The population of a city is given as 3.45 * 10 ^ 6 A nearby city has a population of 1.3 * 10 ^ 5 . What is the sum of the populations of the two cities in scientific notation? (1 point)
O 4.75 * 10 ^ 11
35.8 + 10 ^ 5
O 3.58 * 10 ^ 6
4.75 * 10 ^ 5
To find the sum of the populations of the two cities in scientific notation, we add the two numbers together.
3.45 * 10^6 + 1.3 * 10^5 = 3.45 * 10^6 + 0.13 * 10^6 = 3.58 * 10^6
Therefore, the sum of the populations of the two cities in scientific notation is 3.58 * 10^6.
So the correct answer is option C: 3.58 * 10^6.
To find the sum of the populations of the two cities in scientific notation, we need to add the numbers and combine the exponents.
The first city has a population of 3.45 * 10^6, and the second city has a population of 1.3 * 10^5.
To add these numbers, we need to align the exponents by converting the second city's population to the same exponent as the first city.
We can do this by moving the decimal point one place to the right and increasing the exponent by 1:
1.3 * 10^5 becomes 13 * 10^5.
Now we can add the two populations:
3.45 * 10^6 + 13 * 10^5 = 3.45 * 10^6 + 1.3 * 10^6.
To add these numbers, we add the coefficients and keep the exponent the same:
3.45 + 1.3 = 4.75.
Therefore, the sum of the populations of the two cities in scientific notation is 4.75 * 10^6.
So the correct answer is:
O 4.75 * 10^6.
To find the sum of the populations of the two cities in scientific notation, you need to add the numbers and then adjust the result to scientific notation format.
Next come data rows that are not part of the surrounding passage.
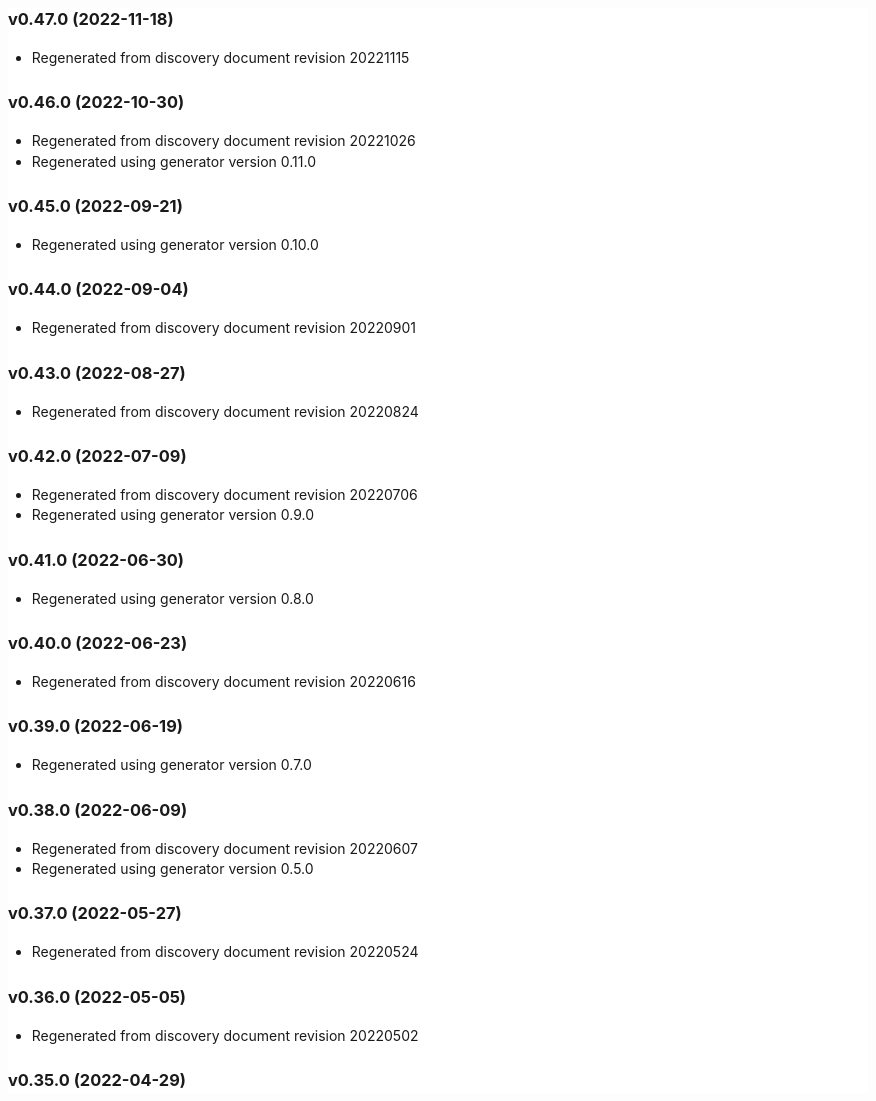 ### v0.47.0 (2022-11-18)

* Regenerated from discovery document revision 20221115

### v0.46.0 (2022-10-30)

* Regenerated from discovery document revision 20221026
* Regenerated using generator version 0.11.0

### v0.45.0 (2022-09-21)

* Regenerated using generator version 0.10.0

### v0.44.0 (2022-09-04)

* Regenerated from discovery document revision 20220901

### v0.43.0 (2022-08-27)

* Regenerated from discovery document revision 20220824

### v0.42.0 (2022-07-09)

* Regenerated from discovery document revision 20220706
* Regenerated using generator version 0.9.0

### v0.41.0 (2022-06-30)

* Regenerated using generator version 0.8.0

### v0.40.0 (2022-06-23)

* Regenerated from discovery document revision 20220616

### v0.39.0 (2022-06-19)

* Regenerated using generator version 0.7.0

### v0.38.0 (2022-06-09)

* Regenerated from discovery document revision 20220607
* Regenerated using generator version 0.5.0

### v0.37.0 (2022-05-27)

* Regenerated from discovery document revision 20220524

### v0.36.0 (2022-05-05)

* Regenerated from discovery document revision 20220502

### v0.35.0 (2022-04-29)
First, add the two numbers:
3.45 * 10^6 + 1.3 * 10^5 = 3.45 * 10^6 + 0.13 * 10^6
To add them, you need to align the powers of 10. In this case, you can rewrite 0.13 * 10^6 as 1.3 * 10^5 since they have the same power.
Now you can add the numbers:
3.45 * 10^6 + 1.3 * 10^5 = 3.45 * 10^6 + 1.3 * 10^5 = 3.45 * 10^6 + 0.13 * 10^6 = 3.58 * 10^6
So the sum of the populations of the two cities is 3.58 * 10^6.
Therefore, the correct answer is: 3.58 * 10^6.